By afternoon the dark skies have cleared, the sun is strong, and I decide to hike the hill that leads out of town along the path towards Monterosso al Mare. The Cinque Terre is a special landscape unique in the world, with a rich history in the region of Liguria, and declared a World Heritage Site in 1997 by UNESCO. In 1999 the National Park of the Cinque Terre and its Protected Marine Area (enlarged in 2004) were instituted, bonding the five towns of the area. Today tourists come to experience sustainable tourism, hiking the wine trails above the towns and staying to experience the rich cultures and gastronomy of Vernazza, Monterosso, Corniglia, Manarola, and Riomaggiore.
            Ferries and trains transport tourists and locals from town to town.

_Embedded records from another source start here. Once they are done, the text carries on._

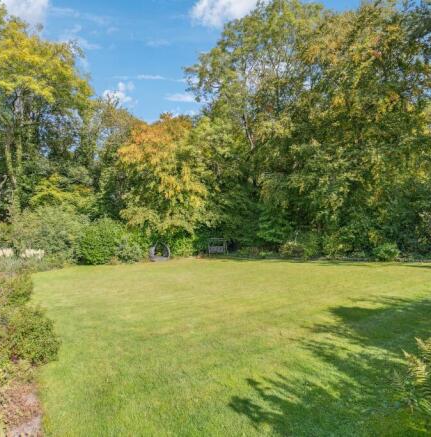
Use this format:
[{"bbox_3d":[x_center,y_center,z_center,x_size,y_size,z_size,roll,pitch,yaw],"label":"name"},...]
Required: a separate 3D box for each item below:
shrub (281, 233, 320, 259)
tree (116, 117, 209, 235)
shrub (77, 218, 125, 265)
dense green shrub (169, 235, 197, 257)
[{"bbox_3d":[6.900,2.370,23.800,3.100,2.120,2.400,0,0,0],"label":"shrub"},{"bbox_3d":[-4.500,-3.330,25.500,8.100,11.560,7.600,0,0,0],"label":"tree"},{"bbox_3d":[-8.000,1.630,20.600,3.100,3.110,2.900,0,0,0],"label":"shrub"},{"bbox_3d":[-2.800,2.300,24.800,2.300,1.870,2.000,0,0,0],"label":"dense green shrub"}]

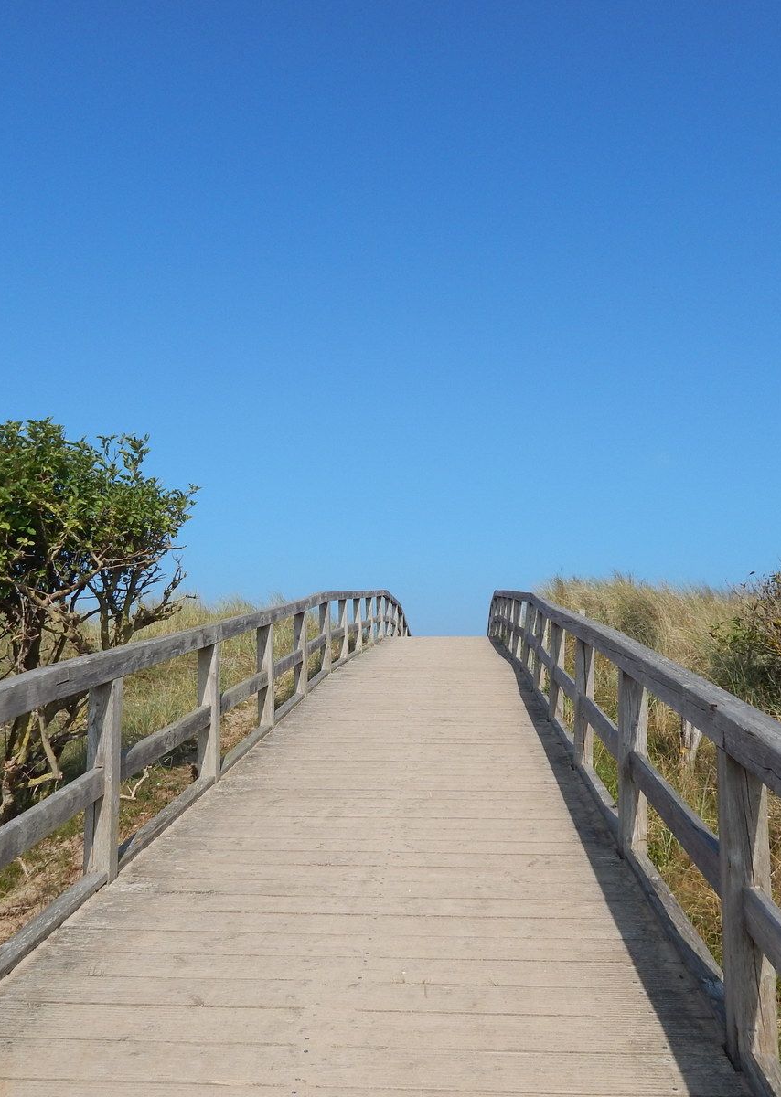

Spend some time here, and get on Cinque Terre time. It's been discovered, but if you stay awhile, you can make your own discoveries - get to know the people, the birds, stones, cloud formations...which focaccia you like the best, which prosecco. Gianni, Michela, Alessandro ... and the experiences that make the Cinque Terre come alive for you.

- - -  


            In the morning birds own the cliff. People gather on the terrace for breakfast and forget for awhile their cares of the day, lost in watching gulls soar and sweep, listening to waves crashing below, caught up in the magic of sea and sky and a horizon in deep contrast as far as the eyes travel.
            Last night, as fate would have it, I head up the main street to the Blue Marlin Bistro. I have skyped Emily to meet there, hoping she has wifi somewhere and gets my messages. As I arrive, before finding a table, I look up towards the train station...and see Kate lugging her suitcase down the stairs. We greet then find their place, up another back alleyway, and head out for a bite. I end up with a bad excuse for a caprèse salad, but am happy to be with friends, sharing travel English.
            Later, we're back at the Blue Marlin after finishing the bottle of wine on my terrace, for the France - Equador game with the two daughters from Georgia. During six weeks in France I met two North Americans. Here only one day along the Cinque Terre and they're everywhere! I begin to miss France.
            We girls need a beach day, so we head to Monterosso by train. It's late, the second never arrives, and we wait for over an hour then smash into an over-crowded train...for a 3-minute trip. It's worth the wait :-) We settle into beach chairs and order a walnut-stuffed pasta and beer. The sun plays peek-a-boo for an hour or two as beach vendors target us. We get used to saying "no, grazie, ciao." When the sun finally blasts, we swim and sun...and have another beer. At dusk we'll walk into the historic town for appel spritzers and dinner before taking the train home to Vernazza.